A genetic algorithm and queuing theory based methodology for facilities layout problem

Facilities layout, being a significant contributor to manufacturing performance, has been studied many times over the past few decades. Existing studies are mainly based on material handling cost and have neglected several critical variations inherent in a manufacturing system. The static nature of available models has reduced the quality of the estimates of performance and led to not achieving an optimal layout. Using a queuing network model, an established tool to quantify the variations of a system and operational performance factors including work-in-process (WIP) and utilisation, can significantly help decision makers in solving a facilities layout problem.
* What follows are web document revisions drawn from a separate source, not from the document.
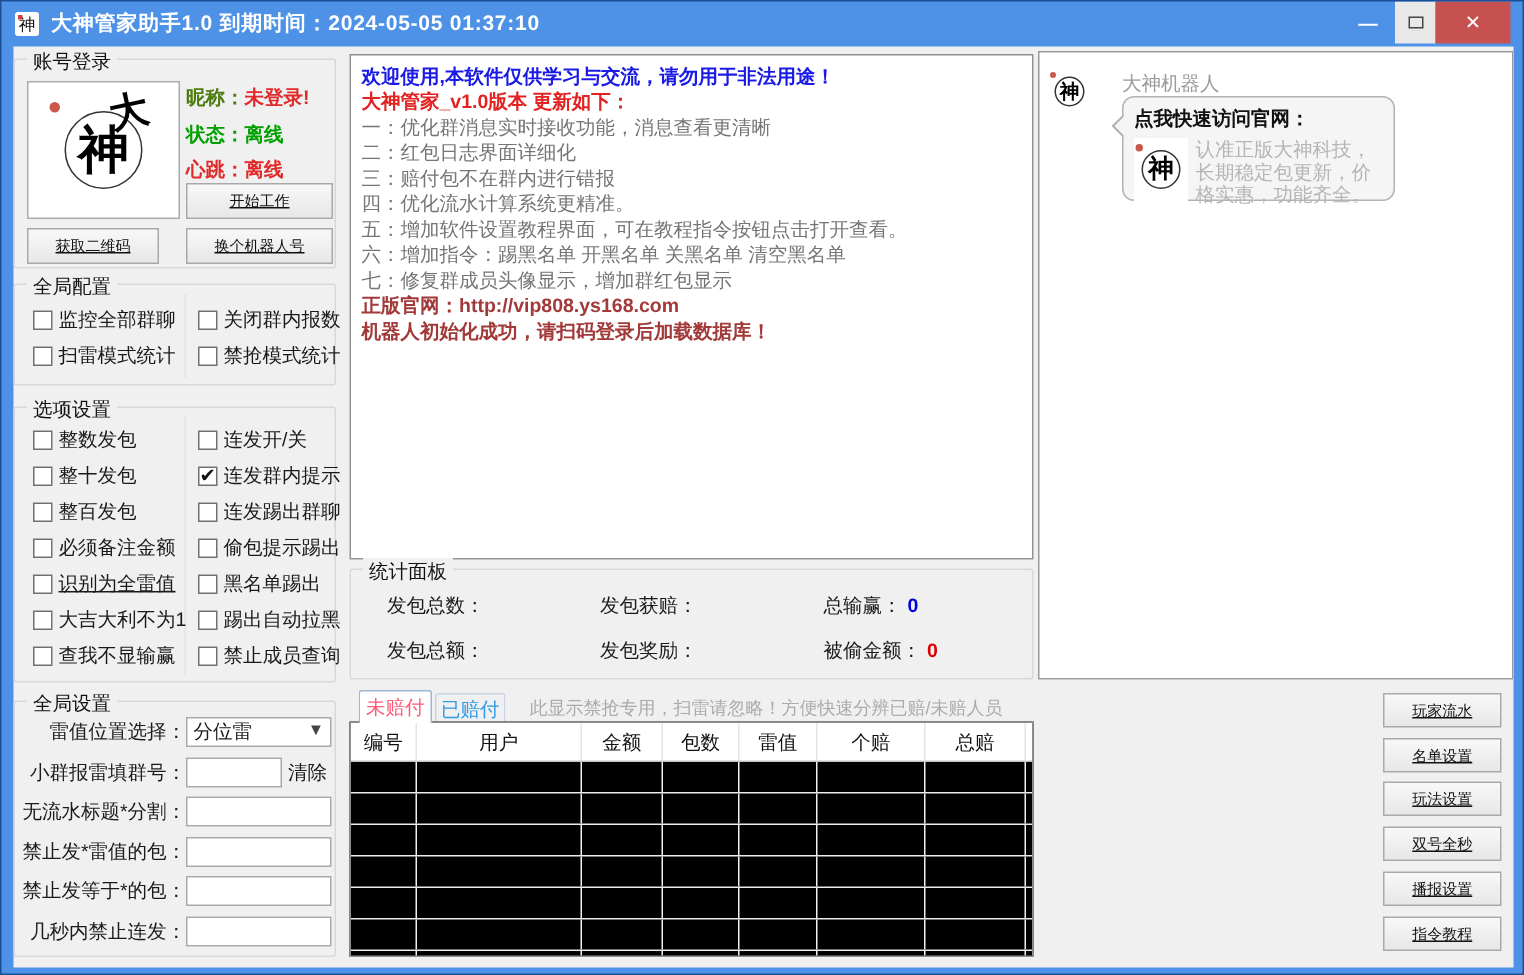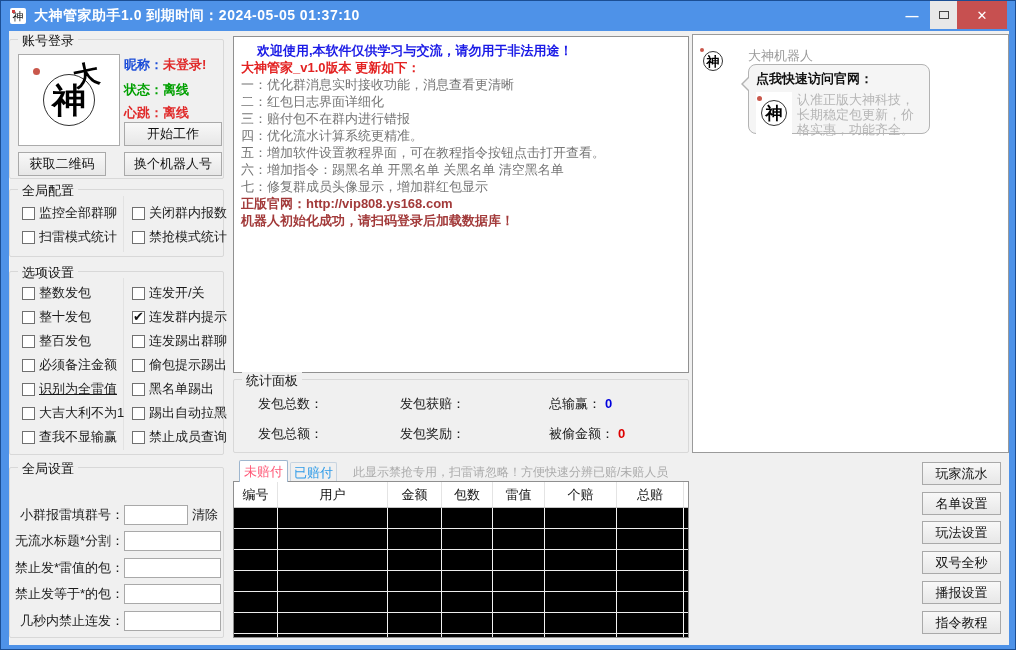--- a/index.html
+++ b/index.html
@@ -16,21 +16,21 @@
   .wc-min { width:36px; color:#fff; font-weight:bold; }
   .wc-max { width:27px; background:#E8E8E8; }
   .wc-max .sq { width:10px; height:8px; border:1px solid #444; background:transparent; }
   .wc-close { width:50px; background:#C75050; color:#fff; font-size:13px; }
 
   .client { position:absolute; left:8px; top:30px; width:1000px; height:614px; background:#F0F0F0; }
 
   .grp { position:absolute; border:1px solid #D8D8D8; border-radius:2px; }
   .grp-label { position:absolute; top:-8px; left:8px; background:#F0F0F0; padding:0 4px; font-size:13px; color:#111; white-space:nowrap; }
 
-  .btn { position:absolute; background:linear-gradient(#F8F8F8,#E7E7E7); border:1px solid #A9A9A9; display:flex; align-items:center; justify-content:center; font-size:13px; color:#111; cursor:default; white-space:nowrap; }
+  .btn { position:absolute; background:linear-gradient(#F8F8F8,#E7E7E7); border:1px solid #A9A9A9; display:flex; align-items:center; justify-content:center; font-size:10px; color:#111; cursor:default; white-space:nowrap;text-decoration:underline; }
 
   
   .logo-box { position:absolute; display:flex; align-items:center; justify-content:center; background:#fff; border:1px solid #ABABAB; overflow:hidden; }
   .logo-art { position:relative; font-family:"DejaVu Serif",serif; color:#000; text-align:center; line-height:1; }
   .logo-circle { border:1.5px solid #333; border-radius:50%; display:flex; align-items:center; justify-content:center; }
   .logo-top { position:absolute; font-weight:bold; }
   .logo-seal { position:absolute; background:#C0392B; opacity:.85; }
 
   .acct-line { position:absolute; font-weight:bold; white-space:nowrap; }
 
@@ -102,21 +102,21 @@
       <div class="grp-label">账号登录</div>
       <div class="logo-box" style="left:8px;top:14px;width:102px;height:92px;">
         <div class="logo-art">
           <div class="logo-top" style="left:30px;top:-12px;font-size:26px;transform:rotate(-12deg);">大</div>
           <div class="logo-circle" style="width:52px;height:52px;font-size:34px;font-weight:bold;">
               <span>神</span>
             </div>
           <div class="logo-seal" style="left:-10px;top:-6px;width:7px;height:7px;border-radius:50%;"></div>
         </div>
       </div>
-      <div class="acct-line" style="left:114px;top:16px;"><span style="color: #1d4ed8;">昵称：</span><span style="color: rgb(224, 42, 42);">未登录!</span></div>
+      <div class="acct-line" style="left:114px;top:16px;"><span style="color: #4d7c0f;">昵称：</span><span style="color: rgb(224, 42, 42);">未登录!</span></div>
       <div class="acct-line" style="left:114px;top:41px;"><span style="color: rgb(0, 160, 0);">状态：</span><span style="color: rgb(0, 160, 0);">离线</span></div>
       <div class="acct-line" style="left:114px;top:64px;"><span style="color: rgb(224, 42, 42);">心跳：</span><span style="color: rgb(224, 42, 42);">离线</span></div>
       <div class="btn" style="left:114px;top:82px;width:98px;height:24px;">开始工作</div>
       <div class="btn" style="left:8px;top:112px;width:88px;height:24px;">获取二维码</div>
       <div class="btn" style="left:114px;top:112px;width:98px;height:24px;">换个机器人号</div>
     </div>
 
     <div class="grp" style="left:0;top:158px;width:215px;height:68px;">
       <div class="grp-label">全局配置</div>
       <div class="vdiv" style="left:113px;top:6px;height:56px;"></div>
@@ -196,20 +196,27 @@
           <span>踢出自动拉黑</span>
         </div>
       <div class="cb-row" style="left:122px;top:156px;">
           <span class="checkbox"></span>
           <span>禁止成员查询</span>
         </div>
     </div>
 
     <div class="grp" style="left:0;top:436px;width:215px;height:171px;">
       <div class="grp-label">全局设置</div>
+      <div class="set-row" style="left:2px;top:10px;">
+        <span class="set-label">雷值位置选择：</span>
+        <div class="combo" style="width:97px;">
+            <span>分位雷</span>
+            <span class="chev">▼</span>
+          </div>
+      </div>
       <div class="set-row" style="left:2px;top:37px;">
         <span class="set-label">小群报雷填群号：</span>
         <input class="tb" style="width: 64px;" value="">
         <span style="margin-left:4px;">清除</span>
       </div>
       <div class="set-row" style="left:2px;top:63px;">
         <span class="set-label">无流水标题*分割：</span>
         <input class="tb" style="width: 97px;" value="">
       </div>
       <div class="set-row" style="left:2px;top:90px;">
@@ -220,21 +227,21 @@
         <span class="set-label">禁止发等于*的包：</span>
         <input class="tb" style="width: 97px;" value="">
       </div>
       <div class="set-row" style="left:2px;top:143px;">
         <span class="set-label">几秒内禁止连发：</span>
         <input class="tb" style="width: 97px;" value="">
       </div>
     </div>
 
     <div class="announce" style="left:224px;top:5px;width:456px;height:337px;">
-      <div class="ln b" style="color: rgb(26, 26, 230); margin-left: 16px;">欢迎使用,本软件仅供学习与交流，请勿用于非法用途！</div>
+      <div class="ln b" style="color: rgb(26, 26, 230);">欢迎使用,本软件仅供学习与交流，请勿用于非法用途！</div>
       <div class="ln b" style="color: rgb(227, 34, 34);">大神管家_v1.0版本 更新如下：</div>
       <div class="ln" style="color: rgb(117, 117, 117);">一：优化群消息实时接收功能，消息查看更清晰</div>
       <div class="ln" style="color: rgb(117, 117, 117);">二：红包日志界面详细化</div>
       <div class="ln" style="color: rgb(117, 117, 117);">三：赔付包不在群内进行错报</div>
       <div class="ln" style="color: rgb(117, 117, 117);">四：优化流水计算系统更精准。</div>
       <div class="ln" style="color: rgb(117, 117, 117);">五：增加软件设置教程界面，可在教程指令按钮点击打开查看。</div>
       <div class="ln" style="color: rgb(117, 117, 117);">六：增加指令：踢黑名单 开黑名单 关黑名单 清空黑名单</div>
       <div class="ln" style="color: rgb(117, 117, 117);">七：修复群成员头像显示，增加群红包显示</div>
       <div class="ln b" style="color: rgb(162, 58, 58);">正版官网：http://vip808.ys168.com</div>
       <div class="ln b" style="color: rgb(162, 58, 58);">机器人初始化成功，请扫码登录后加载数据库！</div>

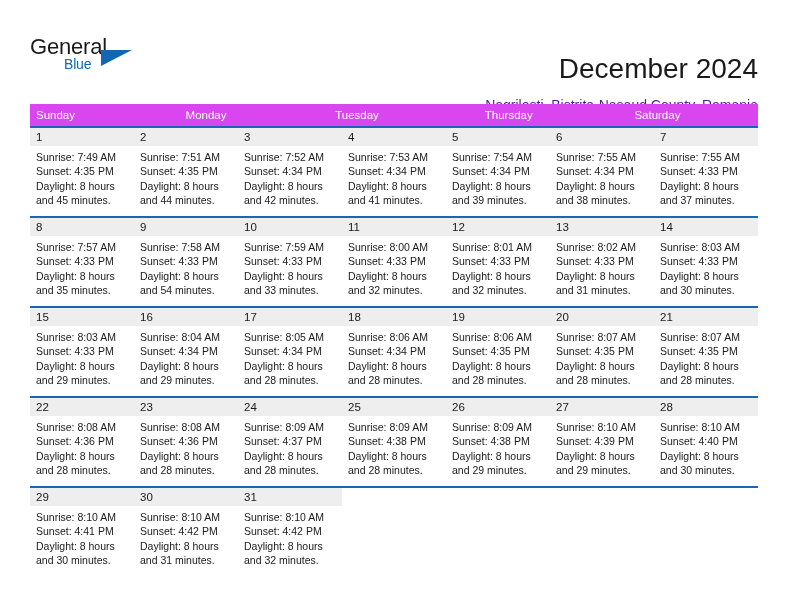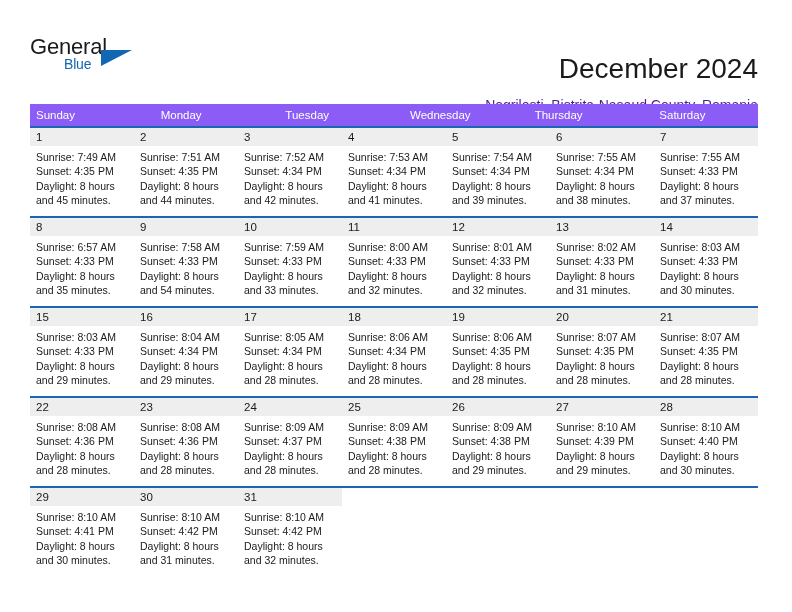--- a/index.html
+++ b/index.html
@@ -90,21 +90,21 @@
   
   .calendar {
     position: absolute;
     left: 30px;
     top: 104px;
     width: 728px;
   }
 
   .dow-row {
     display: flex;
-    background: #8b5cf6;
+    background: #d946ef;
     height: 22px;
     gap: 20px;
   }
   .dow-cell {
     flex: 1 1 0;
     color: #ffffff;
     font-size: 11.5px;
     line-height: 22px;
     padding-left: 6px;
     box-sizing: border-box;
@@ -170,21 +170,20 @@
       <div class="cal-subtitle">Negrilesti, Bistrita-Nasaud County, Romania</div>
     </div>
 
   </div>
 
   <div class="calendar">
     <div class="dow-row" id="dow-row">
         <div class="dow-cell">Sunday</div>
         <div class="dow-cell">Monday</div>
         <div class="dow-cell">Tuesday</div>
-        <div class="dow-cell">Wednesday</div>
         <div class="dow-cell">Thursday</div>
         <div class="dow-cell">Saturday</div>
       </div>
     <div id="weeks-container">
         <div class="week">
           <div class="week-sep"></div>
           <div class="week-row">
             <div class="day-cell">
               <div class="day-num-band">
                 <div class="day-num">1</div>
@@ -265,21 +264,21 @@
           </div>
         </div>
         <div class="week">
           <div class="week-sep"></div>
           <div class="week-row">
             <div class="day-cell">
               <div class="day-num-band">
                 <div class="day-num">8</div>
               </div>
               <div class="day-body">
-                <div class="day-line">Sunrise: 6:57 AM</div>
+                <div class="day-line">Sunrise: 7:57 AM</div>
                 <div class="day-line">Sunset: 4:33 PM</div>
                 <div class="day-line">Daylight: 8 hours</div>
                 <div class="day-line">and 35 minutes.</div>
               </div>
             </div>
             <div class="day-cell">
               <div class="day-num-band">
                 <div class="day-num">9</div>
               </div>
               <div class="day-body">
The queuing model utilised in this paper is our extension to the existing models through incorporating concurrently several operational features: availability of raw material, alternate routing of parts, effectiveness of a maintenance facility, quality of products, availability of processing tools and material handling equipment. On the other hand, a queuing model is not an optimisation tool in itself. A genetic algorithm, an effective search process for exploring a large search space, has been selected and implemented to solve the layout problem modelled with queuing theory. This combination provides a unique opportunity to consider the stochastic variations while achieving a good layout. A layout problem with unequal area facilities is considered in this paper. A good layout solution is the one which minimises the following four parameters: WIP cost, material handling cost, deviation cost, and relocation cost. Observations from experimental analysis are also reported in this paper. Our proposed methodology demonstrates that it has a potential to integrate several related decision-making problems in a unified framework.